En décidant de se rendre sur la tombe du Professeur Lejeune, le Pape relance implicitement le débat sur l'avortement qui a déchiré en son temps notre pays et que personne ne souhaite voir raviver.

Il avait jusqu'ici su observer un devoir de réserve de bon aloi. Mais voici qu'il apporte clairement son soutien à ces commandos anti-IVG qui défient notre loi, troublent l'ordre public, font entrer la violence dans nos hôpitaux, bousculent les équipes médicales chargées d'aider les femmes qui ont décidé de leur plein gré de mettre fin à une grossesse non désirée, ce qui est leur droit en tant que personnes conscientes et responsables.

Prétendre leur opposer les prétendus droits d'un embryon - cet oeuf fécondé qu'elles portent en elles contre leur volonté - est inacceptable.

La loi française a tranché ce débat.

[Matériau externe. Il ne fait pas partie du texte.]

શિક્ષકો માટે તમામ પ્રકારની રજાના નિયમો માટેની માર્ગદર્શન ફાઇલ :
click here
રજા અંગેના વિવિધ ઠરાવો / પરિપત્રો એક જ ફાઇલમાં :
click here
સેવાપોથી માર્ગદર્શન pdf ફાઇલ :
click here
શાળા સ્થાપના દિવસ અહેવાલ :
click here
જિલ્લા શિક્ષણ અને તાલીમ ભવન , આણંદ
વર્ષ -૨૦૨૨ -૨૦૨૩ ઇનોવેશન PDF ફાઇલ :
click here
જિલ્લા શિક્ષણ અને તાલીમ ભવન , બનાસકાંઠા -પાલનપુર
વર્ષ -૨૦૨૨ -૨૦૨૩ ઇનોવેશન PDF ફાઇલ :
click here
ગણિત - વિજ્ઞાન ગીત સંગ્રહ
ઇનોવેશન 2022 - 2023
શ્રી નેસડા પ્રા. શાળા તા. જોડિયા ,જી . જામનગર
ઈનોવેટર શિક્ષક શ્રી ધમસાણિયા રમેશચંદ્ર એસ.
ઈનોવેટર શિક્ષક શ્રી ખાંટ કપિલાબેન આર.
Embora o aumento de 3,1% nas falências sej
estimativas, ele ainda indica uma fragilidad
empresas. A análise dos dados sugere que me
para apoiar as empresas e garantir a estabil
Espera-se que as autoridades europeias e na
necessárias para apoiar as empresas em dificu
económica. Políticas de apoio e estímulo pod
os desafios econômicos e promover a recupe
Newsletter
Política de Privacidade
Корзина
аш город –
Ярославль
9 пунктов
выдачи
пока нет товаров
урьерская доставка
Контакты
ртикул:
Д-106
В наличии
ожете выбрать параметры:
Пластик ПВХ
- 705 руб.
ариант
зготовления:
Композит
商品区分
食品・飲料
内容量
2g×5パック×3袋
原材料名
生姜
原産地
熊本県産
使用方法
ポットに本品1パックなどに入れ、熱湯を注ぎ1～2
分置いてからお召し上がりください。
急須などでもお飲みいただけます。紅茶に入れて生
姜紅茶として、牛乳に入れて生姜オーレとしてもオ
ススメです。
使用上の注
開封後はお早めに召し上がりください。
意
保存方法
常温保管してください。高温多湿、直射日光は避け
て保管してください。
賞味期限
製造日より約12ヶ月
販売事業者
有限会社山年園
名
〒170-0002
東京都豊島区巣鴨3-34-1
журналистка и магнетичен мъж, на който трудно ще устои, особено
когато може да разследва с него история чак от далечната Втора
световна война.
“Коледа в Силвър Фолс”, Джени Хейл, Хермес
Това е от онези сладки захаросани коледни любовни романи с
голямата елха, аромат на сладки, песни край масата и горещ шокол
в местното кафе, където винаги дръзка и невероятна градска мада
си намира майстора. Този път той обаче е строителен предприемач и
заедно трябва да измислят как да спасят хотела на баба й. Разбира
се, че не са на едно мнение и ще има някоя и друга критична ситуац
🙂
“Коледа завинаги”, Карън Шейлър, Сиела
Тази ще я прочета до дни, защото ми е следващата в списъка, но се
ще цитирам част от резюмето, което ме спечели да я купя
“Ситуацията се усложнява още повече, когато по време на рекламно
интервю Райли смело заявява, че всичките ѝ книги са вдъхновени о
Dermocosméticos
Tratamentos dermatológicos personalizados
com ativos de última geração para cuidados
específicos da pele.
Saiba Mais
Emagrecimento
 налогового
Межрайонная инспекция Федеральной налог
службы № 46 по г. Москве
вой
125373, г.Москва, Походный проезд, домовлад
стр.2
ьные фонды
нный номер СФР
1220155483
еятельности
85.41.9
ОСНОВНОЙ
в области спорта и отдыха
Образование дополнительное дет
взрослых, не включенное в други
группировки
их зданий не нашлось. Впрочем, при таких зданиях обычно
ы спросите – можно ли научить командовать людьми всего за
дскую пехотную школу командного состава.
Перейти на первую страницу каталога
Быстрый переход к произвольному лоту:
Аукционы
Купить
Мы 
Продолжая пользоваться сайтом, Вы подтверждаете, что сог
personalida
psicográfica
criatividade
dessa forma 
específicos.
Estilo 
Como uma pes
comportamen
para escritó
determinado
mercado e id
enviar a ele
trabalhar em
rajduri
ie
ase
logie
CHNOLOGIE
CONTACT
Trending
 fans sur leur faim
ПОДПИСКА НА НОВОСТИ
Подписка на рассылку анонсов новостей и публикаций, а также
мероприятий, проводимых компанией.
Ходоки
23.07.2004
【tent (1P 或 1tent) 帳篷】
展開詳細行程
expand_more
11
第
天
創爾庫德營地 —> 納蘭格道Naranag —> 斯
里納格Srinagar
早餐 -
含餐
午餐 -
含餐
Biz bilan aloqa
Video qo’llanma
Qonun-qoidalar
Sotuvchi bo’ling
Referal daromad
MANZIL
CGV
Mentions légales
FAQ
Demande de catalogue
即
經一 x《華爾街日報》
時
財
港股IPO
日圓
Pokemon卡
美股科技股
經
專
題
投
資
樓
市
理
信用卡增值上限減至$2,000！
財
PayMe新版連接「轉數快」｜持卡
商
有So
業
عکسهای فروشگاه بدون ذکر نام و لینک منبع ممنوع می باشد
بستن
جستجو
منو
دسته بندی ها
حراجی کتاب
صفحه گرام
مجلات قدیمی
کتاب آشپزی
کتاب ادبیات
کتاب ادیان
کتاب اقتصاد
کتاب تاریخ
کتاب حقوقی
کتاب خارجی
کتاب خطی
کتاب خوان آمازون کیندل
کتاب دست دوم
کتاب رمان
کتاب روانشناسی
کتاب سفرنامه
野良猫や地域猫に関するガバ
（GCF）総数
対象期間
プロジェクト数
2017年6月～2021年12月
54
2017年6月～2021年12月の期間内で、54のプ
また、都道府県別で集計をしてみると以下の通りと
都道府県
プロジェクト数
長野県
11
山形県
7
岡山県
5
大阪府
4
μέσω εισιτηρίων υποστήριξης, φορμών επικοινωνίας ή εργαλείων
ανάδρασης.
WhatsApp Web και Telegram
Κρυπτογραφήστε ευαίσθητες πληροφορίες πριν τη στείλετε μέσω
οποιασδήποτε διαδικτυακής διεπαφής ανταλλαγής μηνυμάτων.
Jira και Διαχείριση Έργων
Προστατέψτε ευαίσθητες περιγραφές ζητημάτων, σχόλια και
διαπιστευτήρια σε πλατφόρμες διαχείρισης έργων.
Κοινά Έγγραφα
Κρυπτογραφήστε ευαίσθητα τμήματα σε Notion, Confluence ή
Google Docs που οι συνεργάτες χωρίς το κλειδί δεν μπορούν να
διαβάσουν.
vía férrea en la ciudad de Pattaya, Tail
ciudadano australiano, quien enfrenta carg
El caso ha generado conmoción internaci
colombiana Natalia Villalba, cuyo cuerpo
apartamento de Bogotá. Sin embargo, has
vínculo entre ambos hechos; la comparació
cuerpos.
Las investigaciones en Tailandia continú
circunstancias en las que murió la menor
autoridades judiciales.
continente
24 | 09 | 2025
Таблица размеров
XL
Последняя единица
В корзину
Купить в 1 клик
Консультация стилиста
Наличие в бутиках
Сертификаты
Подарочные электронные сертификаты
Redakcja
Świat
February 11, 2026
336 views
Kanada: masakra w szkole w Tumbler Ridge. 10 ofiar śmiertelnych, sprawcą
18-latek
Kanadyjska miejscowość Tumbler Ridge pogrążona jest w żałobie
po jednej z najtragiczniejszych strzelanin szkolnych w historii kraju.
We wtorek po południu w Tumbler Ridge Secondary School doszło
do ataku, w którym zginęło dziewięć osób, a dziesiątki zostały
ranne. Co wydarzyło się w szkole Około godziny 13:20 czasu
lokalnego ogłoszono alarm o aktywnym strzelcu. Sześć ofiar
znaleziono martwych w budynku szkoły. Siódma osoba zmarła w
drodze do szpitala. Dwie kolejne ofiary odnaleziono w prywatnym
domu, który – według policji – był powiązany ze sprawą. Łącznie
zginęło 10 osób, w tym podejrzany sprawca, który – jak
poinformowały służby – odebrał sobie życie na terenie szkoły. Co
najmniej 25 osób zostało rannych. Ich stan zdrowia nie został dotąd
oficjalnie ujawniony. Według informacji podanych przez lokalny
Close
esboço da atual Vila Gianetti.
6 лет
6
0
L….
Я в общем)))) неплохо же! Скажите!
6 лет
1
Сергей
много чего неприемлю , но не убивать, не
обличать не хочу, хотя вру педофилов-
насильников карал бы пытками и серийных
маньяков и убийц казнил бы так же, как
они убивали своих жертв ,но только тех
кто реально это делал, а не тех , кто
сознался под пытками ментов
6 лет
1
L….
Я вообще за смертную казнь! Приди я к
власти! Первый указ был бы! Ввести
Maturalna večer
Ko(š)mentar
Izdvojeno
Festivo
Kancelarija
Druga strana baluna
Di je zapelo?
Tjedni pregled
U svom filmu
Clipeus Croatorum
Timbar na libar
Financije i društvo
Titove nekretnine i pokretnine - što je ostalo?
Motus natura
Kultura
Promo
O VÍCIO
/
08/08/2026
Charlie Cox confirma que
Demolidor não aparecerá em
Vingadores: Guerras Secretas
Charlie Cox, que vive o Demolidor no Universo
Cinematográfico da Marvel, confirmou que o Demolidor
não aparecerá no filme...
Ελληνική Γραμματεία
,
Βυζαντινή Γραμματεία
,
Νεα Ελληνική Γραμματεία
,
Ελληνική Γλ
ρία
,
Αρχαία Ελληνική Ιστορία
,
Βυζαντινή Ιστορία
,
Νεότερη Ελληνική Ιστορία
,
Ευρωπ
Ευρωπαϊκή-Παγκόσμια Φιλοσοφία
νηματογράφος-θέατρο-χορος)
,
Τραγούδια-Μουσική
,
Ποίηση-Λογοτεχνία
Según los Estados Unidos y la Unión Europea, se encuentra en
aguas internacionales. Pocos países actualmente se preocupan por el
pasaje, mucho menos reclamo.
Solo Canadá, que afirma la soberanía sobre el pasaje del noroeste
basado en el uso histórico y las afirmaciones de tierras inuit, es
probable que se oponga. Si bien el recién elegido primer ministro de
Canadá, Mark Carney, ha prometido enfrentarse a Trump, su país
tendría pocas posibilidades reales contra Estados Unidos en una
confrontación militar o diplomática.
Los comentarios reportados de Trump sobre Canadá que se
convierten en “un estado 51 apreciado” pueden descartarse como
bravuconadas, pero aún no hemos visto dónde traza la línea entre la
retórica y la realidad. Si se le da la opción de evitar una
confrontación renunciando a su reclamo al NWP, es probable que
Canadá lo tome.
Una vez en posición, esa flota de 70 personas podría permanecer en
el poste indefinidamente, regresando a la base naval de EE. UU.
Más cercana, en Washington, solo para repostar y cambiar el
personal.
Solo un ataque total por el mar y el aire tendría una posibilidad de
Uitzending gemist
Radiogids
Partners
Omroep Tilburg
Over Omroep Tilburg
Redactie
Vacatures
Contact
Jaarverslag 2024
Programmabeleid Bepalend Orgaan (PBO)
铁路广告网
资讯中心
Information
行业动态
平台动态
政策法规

Dans ce domaine c'est à la femme concernée de décider et elle seule, hors de toute pression, en toute liberté.

Chef d'état et Chef de l'église Catholique romaine, le Pape est le bienvenu en France tant qu'il ne se mêle pas des affaires intérieures de la République.

Très Saint-Père respectez nos lois, respectez ces femmes s'il vous plaît et nous vous respecterons.